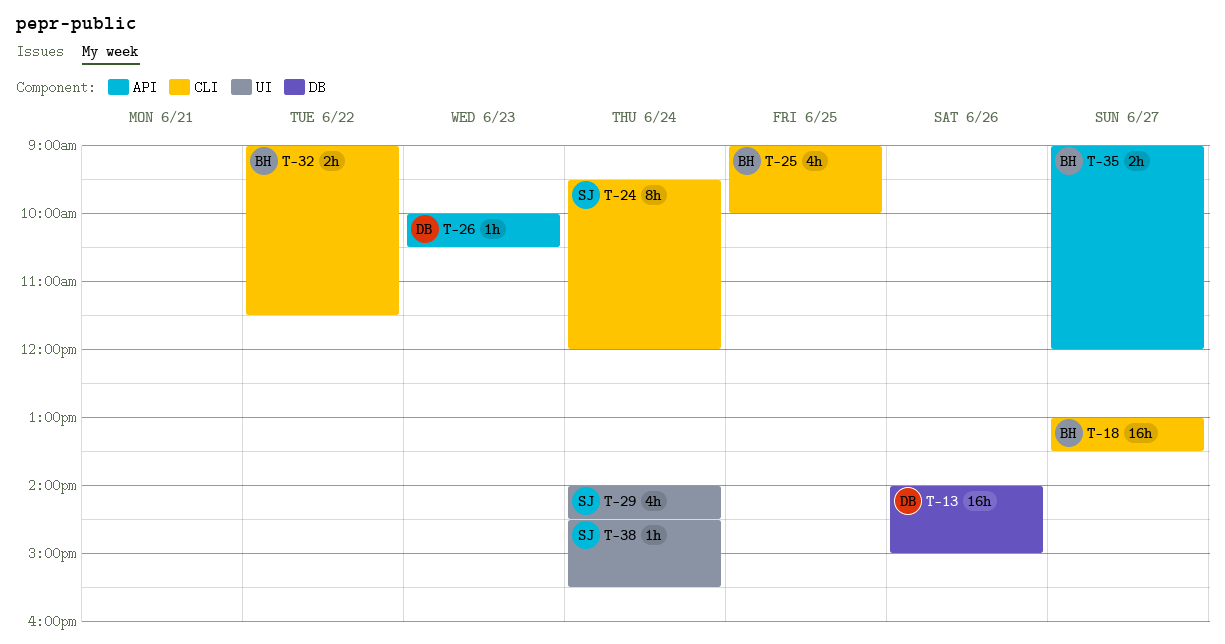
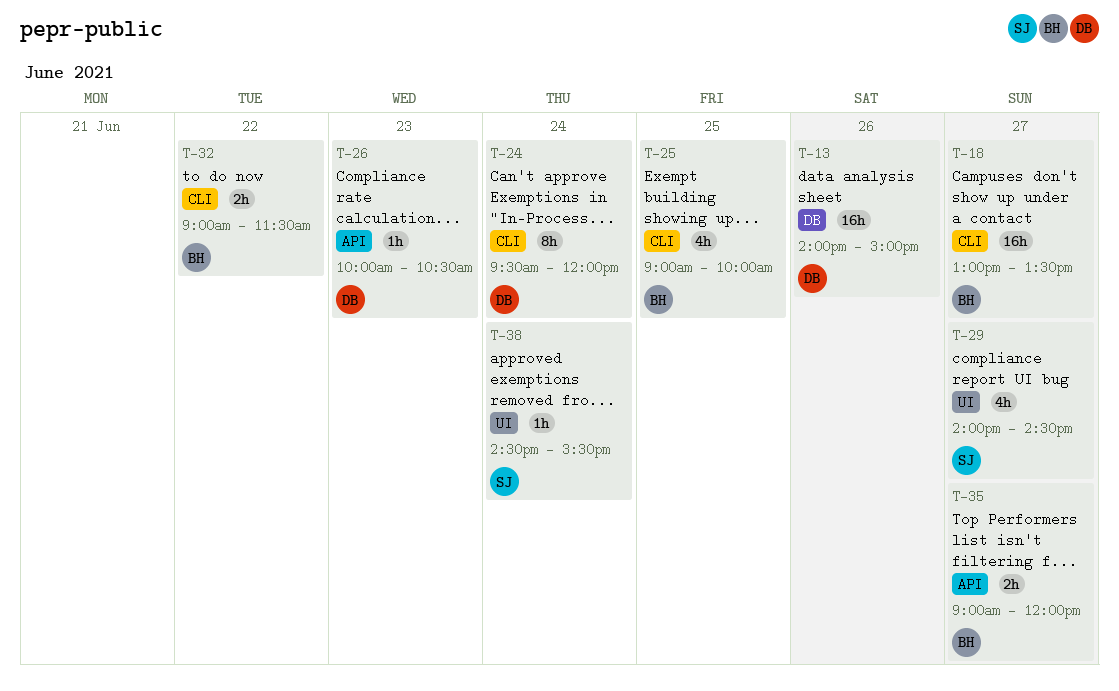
T-24, owner: SJ -> DB
T-29, day: Jun 24 -> Jun 27

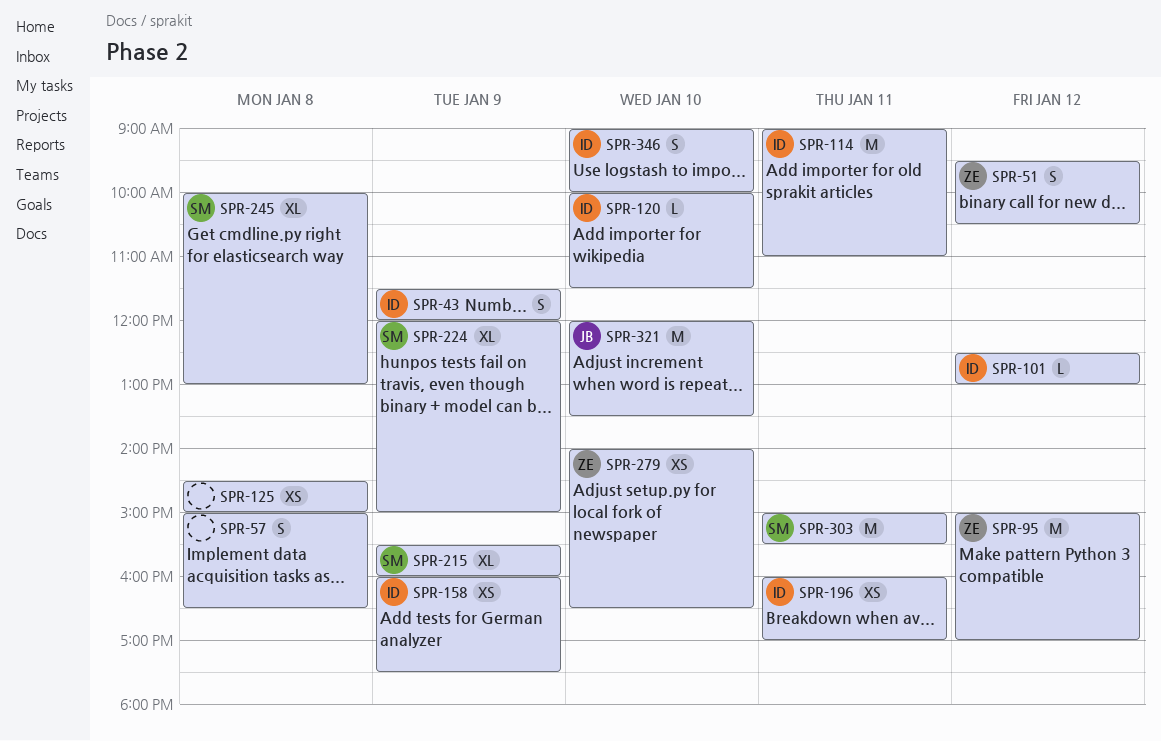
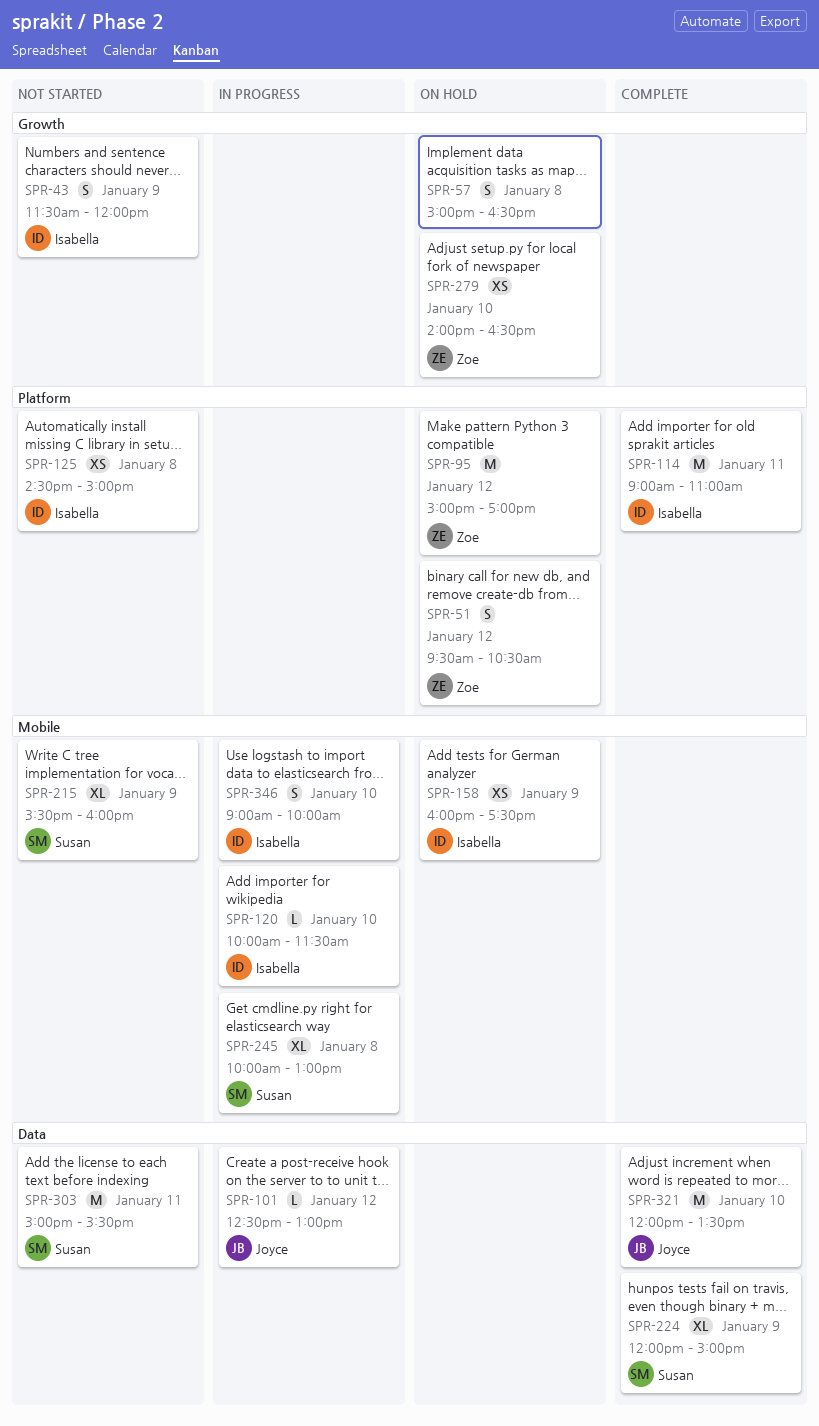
SPR-101, owner: Isabella -> Joyce
SPR-125, owner: none -> Isabella
SPR-196: present -> none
****
TASK DESCRIPTION - Repeat the data word for word, excluding any image.

FINAL ANSWER -
T-24, owner: SJ -> DB
T-29, day: Jun 24 -> Jun 27

SPR-101, owner: Isabella -> Joyce
SPR-125, owner: none -> Isabella
SPR-196: present -> none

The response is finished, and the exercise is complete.